Un día cualquiera de primavera.

(Continuación de Tijeras de doble filo).

El jardín recuperó su brillo tras un invierno de tormentas y heladas que no mostró piedad. Las flores habían vuelto a florecer fuertes y preciosas. Las rosas habían crecido enrabietadas, más espinosas, como si no pudiesen perdonar al temporal por tanto daño que las hizo. Es por eso que él tuvo que morderse la lengua al cortarlas, las garras le llegaban hasta el codo.
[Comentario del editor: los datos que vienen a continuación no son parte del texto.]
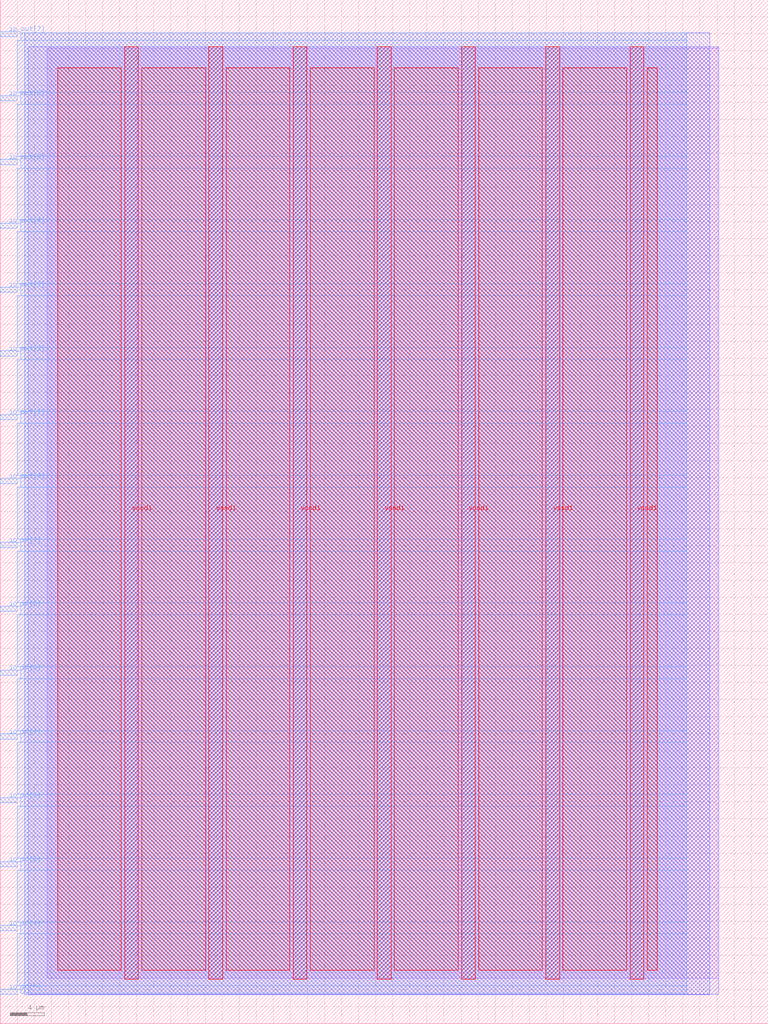
<source format=lef>
VERSION 5.7 ;
  NOWIREEXTENSIONATPIN ON ;
  DIVIDERCHAR "/" ;
  BUSBITCHARS "[]" ;
MACRO s4ga
  CLASS BLOCK ;
  FOREIGN s4ga ;
  ORIGIN 0.000 0.000 ;
  SIZE 90.000 BY 120.000 ;
  PIN io_in[0]
    DIRECTION INPUT ;
    USE SIGNAL ;
    PORT
      LAYER met3 ;
        RECT 0.000 3.440 2.000 4.040 ;
    END
  END io_in[0]
  PIN io_in[1]
    DIRECTION INPUT ;
    USE SIGNAL ;
    PORT
      LAYER met3 ;
        RECT 0.000 10.920 2.000 11.520 ;
    END
  END io_in[1]
  PIN io_in[2]
    DIRECTION INPUT ;
    USE SIGNAL ;
    PORT
      LAYER met3 ;
        RECT 0.000 18.400 2.000 19.000 ;
    END
  END io_in[2]
  PIN io_in[3]
    DIRECTION INPUT ;
    USE SIGNAL ;
    PORT
      LAYER met3 ;
        RECT 0.000 25.880 2.000 26.480 ;
    END
  END io_in[3]
  PIN io_in[4]
    DIRECTION INPUT ;
    USE SIGNAL ;
    PORT
      LAYER met3 ;
        RECT 0.000 33.360 2.000 33.960 ;
    END
  END io_in[4]
  PIN io_in[5]
    DIRECTION INPUT ;
    USE SIGNAL ;
    PORT
      LAYER met3 ;
        RECT 0.000 40.840 2.000 41.440 ;
    END
  END io_in[5]
  PIN io_in[6]
    DIRECTION INPUT ;
    USE SIGNAL ;
    PORT
      LAYER met3 ;
        RECT 0.000 48.320 2.000 48.920 ;
    END
  END io_in[6]
  PIN io_in[7]
    DIRECTION INPUT ;
    USE SIGNAL ;
    PORT
      LAYER met3 ;
        RECT 0.000 55.800 2.000 56.400 ;
    END
  END io_in[7]
  PIN io_out[0]
    DIRECTION OUTPUT TRISTATE ;
    USE SIGNAL ;
    PORT
      LAYER met3 ;
        RECT 0.000 63.280 2.000 63.880 ;
    END
  END io_out[0]
  PIN io_out[1]
    DIRECTION OUTPUT TRISTATE ;
    USE SIGNAL ;
    PORT
      LAYER met3 ;
        RECT 0.000 70.760 2.000 71.360 ;
    END
  END io_out[1]
  PIN io_out[2]
    DIRECTION OUTPUT TRISTATE ;
    USE SIGNAL ;
    PORT
      LAYER met3 ;
        RECT 0.000 78.240 2.000 78.840 ;
    END
  END io_out[2]
  PIN io_out[3]
    DIRECTION OUTPUT TRISTATE ;
    USE SIGNAL ;
    PORT
      LAYER met3 ;
        RECT 0.000 85.720 2.000 86.320 ;
    END
  END io_out[3]
  PIN io_out[4]
    DIRECTION OUTPUT TRISTATE ;
    USE SIGNAL ;
    PORT
      LAYER met3 ;
        RECT 0.000 93.200 2.000 93.800 ;
    END
  END io_out[4]
  PIN io_out[5]
    DIRECTION OUTPUT TRISTATE ;
    USE SIGNAL ;
    PORT
      LAYER met3 ;
        RECT 0.000 100.680 2.000 101.280 ;
    END
  END io_out[5]
  PIN io_out[6]
    DIRECTION OUTPUT TRISTATE ;
    USE SIGNAL ;
    PORT
      LAYER met3 ;
        RECT 0.000 108.160 2.000 108.760 ;
    END
  END io_out[6]
  PIN io_out[7]
    DIRECTION OUTPUT TRISTATE ;
    USE SIGNAL ;
    PORT
      LAYER met3 ;
        RECT 0.000 115.640 2.000 116.240 ;
    END
  END io_out[7]
  PIN vccd1
    DIRECTION INOUT ;
    USE POWER ;
    PORT
      LAYER met4 ;
        RECT 14.590 5.200 16.190 114.480 ;
    END
    PORT
      LAYER met4 ;
        RECT 34.330 5.200 35.930 114.480 ;
    END
    PORT
      LAYER met4 ;
        RECT 54.070 5.200 55.670 114.480 ;
    END
    PORT
      LAYER met4 ;
        RECT 73.810 5.200 75.410 114.480 ;
    END
  END vccd1
  PIN vssd1
    DIRECTION INOUT ;
    USE GROUND ;
    PORT
      LAYER met4 ;
        RECT 24.460 5.200 26.060 114.480 ;
    END
    PORT
      LAYER met4 ;
        RECT 44.200 5.200 45.800 114.480 ;
    END
    PORT
      LAYER met4 ;
        RECT 63.940 5.200 65.540 114.480 ;
    END
  END vssd1
  OBS
      LAYER li1 ;
        RECT 5.520 5.355 84.180 114.325 ;
      LAYER met1 ;
        RECT 3.290 3.440 84.180 114.480 ;
      LAYER met2 ;
        RECT 2.850 3.410 83.160 116.125 ;
      LAYER met3 ;
        RECT 2.400 115.240 80.435 116.105 ;
        RECT 2.000 109.160 80.435 115.240 ;
        RECT 2.400 107.760 80.435 109.160 ;
        RECT 2.000 101.680 80.435 107.760 ;
        RECT 2.400 100.280 80.435 101.680 ;
        RECT 2.000 94.200 80.435 100.280 ;
        RECT 2.400 92.800 80.435 94.200 ;
        RECT 2.000 86.720 80.435 92.800 ;
        RECT 2.400 85.320 80.435 86.720 ;
        RECT 2.000 79.240 80.435 85.320 ;
        RECT 2.400 77.840 80.435 79.240 ;
        RECT 2.000 71.760 80.435 77.840 ;
        RECT 2.400 70.360 80.435 71.760 ;
        RECT 2.000 64.280 80.435 70.360 ;
        RECT 2.400 62.880 80.435 64.280 ;
        RECT 2.000 56.800 80.435 62.880 ;
        RECT 2.400 55.400 80.435 56.800 ;
        RECT 2.000 49.320 80.435 55.400 ;
        RECT 2.400 47.920 80.435 49.320 ;
        RECT 2.000 41.840 80.435 47.920 ;
        RECT 2.400 40.440 80.435 41.840 ;
        RECT 2.000 34.360 80.435 40.440 ;
        RECT 2.400 32.960 80.435 34.360 ;
        RECT 2.000 26.880 80.435 32.960 ;
        RECT 2.400 25.480 80.435 26.880 ;
        RECT 2.000 19.400 80.435 25.480 ;
        RECT 2.400 18.000 80.435 19.400 ;
        RECT 2.000 11.920 80.435 18.000 ;
        RECT 2.400 10.520 80.435 11.920 ;
        RECT 2.000 4.440 80.435 10.520 ;
        RECT 2.400 3.575 80.435 4.440 ;
      LAYER met4 ;
        RECT 6.735 6.295 14.190 112.025 ;
        RECT 16.590 6.295 24.060 112.025 ;
        RECT 26.460 6.295 33.930 112.025 ;
        RECT 36.330 6.295 43.800 112.025 ;
        RECT 46.200 6.295 53.670 112.025 ;
        RECT 56.070 6.295 63.540 112.025 ;
        RECT 65.940 6.295 73.410 112.025 ;
        RECT 75.810 6.295 76.985 112.025 ;
  END
END s4ga
END LIBRARY


</source>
No las culpaba, él hubiese hecho lo mismo.
Sin embargo, una brisa traía consigo un canto que removía sus recuerdos como un remolino. Sonríe. El dolor era algo secundario, porque su principal objetivo era convertir las rosas enrabietadas en simples rosas sin rencor. 

Cuánto más escuchaba la melodía, más impaciente y acometedor de errores era. Pero no podía resistir las ganas de correr a su lado. 

Preparó algunas rosas cuando terminó de cortarlas. 

La brisa se detuvo hace un rato.

El estaba contento, la adrenalina hacía que las heridas dejaran de doler.

Y cuando llegó a la cocina se paró en seco, observando lo que parecía ser estar durmiendo y dejó encima de la mesa las rosas frescas. 

Desde la perspectiva de la bombilla del techo, las rosas se deshacían a cada latido, esparciéndose por la mesa. La brisa se cuela por la puerta principal, que la había dejado abierta por las prisas, hasta la cocina, arrastrando los pétalos por la mesa y dejándolos caer; trae consigo el mismo canto melódico de antes. Por un momento al portador se le corta la respiración, a cámara lenta se acerca y toca su hombro.

Pero no reacciona. 

Comprueba su pulso y, como las rosas, ambos corazones se deshicieron, uno para siempre y otro de pena, pero sin rencor.